= Wonka Gummies =

Line of gummy sweets

Wonka Gummies are a line of gummy sweets made by The Willy Wonka Candy Company. They were launched in 2009 and are available in 5.5 oz bags. The Sluggles, Puckerooms, Wingers, and Sploshberries were previously marketed as coming from Wonka's edible garden, up until November 2010.

== Varieties ==

=== Sluggles ===
Sluggles come in an orange packet, are shaped like slugs, snails, caterpillars and worms and are flavoured in orange, lemon, strawberry and grape.

=== Sour Puckerooms ===
Sour Puckerooms come in a green packet, are coated in sugar (to give a sour taste) and are shaped like mushrooms. They come in cherry, grape and lemon-orange flavours.

=== Whipped Wingers ===
Whipped Wingers come in a blue packet, and are each flavoured in a fruit variety and shaped like a flying insect. Watermelon gums are shaped like ladybirds, orange gums are shaped like butterflies, pineapple gums are shaped like bees, and tropical punch flavoured gums are shaped like dragonflies.

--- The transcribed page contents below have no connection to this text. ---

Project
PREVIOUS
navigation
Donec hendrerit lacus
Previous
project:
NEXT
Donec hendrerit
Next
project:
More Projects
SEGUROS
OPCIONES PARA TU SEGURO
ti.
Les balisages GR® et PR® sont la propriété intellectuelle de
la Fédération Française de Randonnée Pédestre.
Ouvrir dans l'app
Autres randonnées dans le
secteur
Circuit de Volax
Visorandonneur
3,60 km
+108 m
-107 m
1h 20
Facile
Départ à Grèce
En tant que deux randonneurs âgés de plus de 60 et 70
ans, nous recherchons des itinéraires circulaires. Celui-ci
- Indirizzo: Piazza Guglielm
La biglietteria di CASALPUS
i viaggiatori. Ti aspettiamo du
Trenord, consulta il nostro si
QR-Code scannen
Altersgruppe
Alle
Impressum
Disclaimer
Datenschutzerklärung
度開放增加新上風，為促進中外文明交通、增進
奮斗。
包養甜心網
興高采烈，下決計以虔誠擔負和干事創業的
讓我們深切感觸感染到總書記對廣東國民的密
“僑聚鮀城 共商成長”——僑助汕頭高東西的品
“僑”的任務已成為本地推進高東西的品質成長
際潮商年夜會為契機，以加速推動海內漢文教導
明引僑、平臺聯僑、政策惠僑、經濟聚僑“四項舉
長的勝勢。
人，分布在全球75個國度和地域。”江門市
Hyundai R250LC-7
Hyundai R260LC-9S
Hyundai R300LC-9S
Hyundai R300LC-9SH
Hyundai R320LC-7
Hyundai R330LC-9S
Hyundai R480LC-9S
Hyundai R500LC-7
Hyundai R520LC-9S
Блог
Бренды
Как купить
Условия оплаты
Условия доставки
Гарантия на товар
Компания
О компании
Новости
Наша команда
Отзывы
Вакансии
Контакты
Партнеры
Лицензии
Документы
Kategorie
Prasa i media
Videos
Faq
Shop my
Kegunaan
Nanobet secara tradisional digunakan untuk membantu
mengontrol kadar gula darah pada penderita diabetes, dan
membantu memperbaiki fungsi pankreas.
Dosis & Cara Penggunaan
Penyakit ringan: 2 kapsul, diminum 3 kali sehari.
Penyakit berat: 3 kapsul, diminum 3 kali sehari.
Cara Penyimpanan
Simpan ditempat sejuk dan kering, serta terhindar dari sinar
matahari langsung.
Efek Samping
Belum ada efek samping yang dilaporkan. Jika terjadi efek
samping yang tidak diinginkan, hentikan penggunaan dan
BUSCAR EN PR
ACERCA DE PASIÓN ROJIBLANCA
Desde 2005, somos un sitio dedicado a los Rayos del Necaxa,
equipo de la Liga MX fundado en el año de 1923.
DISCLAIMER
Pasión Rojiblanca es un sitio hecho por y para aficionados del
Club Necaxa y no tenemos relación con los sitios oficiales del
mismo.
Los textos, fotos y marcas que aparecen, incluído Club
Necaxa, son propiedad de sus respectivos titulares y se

=== Squishy Sploshberries ===
Squishy Sploshberries come in a red packet, have foamy bottoms, are fruit-shaped and contain a ‘splosh’ of juice inside each one. They come in blueberry, raspberry, goji berry and cloud berry.

=== SweeTarts Gummies ===
Several products have been released under the SweeTarts brand.
- SweeTarts Gummies – these are shaped like the regular SweeTarts candies, coated in sugar and coloured in pink, orange, green, blue, purple and yellow.
- SweeTarts Bugs Gummies – these gummies are shaped like bugs (worms, snails, butterflies, spiders, etc.) and coated in sugar.
- SweeTarts Hearts Gummies – these are coated in sugar and coloured either pink, purple or both (half-and-half)
- SweeTarts Bunnies Gummies – these are coated in sugar and are in the same colours as regular SweeTarts gummies, only shaped like rabbits.
- SweeTarts Holiday Gummies – these holiday-specific candies are coated in sugar, coloured red and green, and are shaped like Christmas trees, snowmen, stars, bells, stockings, etc.

=== Randoms ===
Randoms are the most recent variety of gummy candies by Wonka. Some are just normal gummies, others have whipped marshmallow bottoms, and others are jam-filled. They feature 70 shapes, including monkeys, roller skates, unicorns, mustaches, musical instruments, and bicycles. They come in seven flavors: cherry, grape, orange, strawberry, citrus, lemon, and raspberry.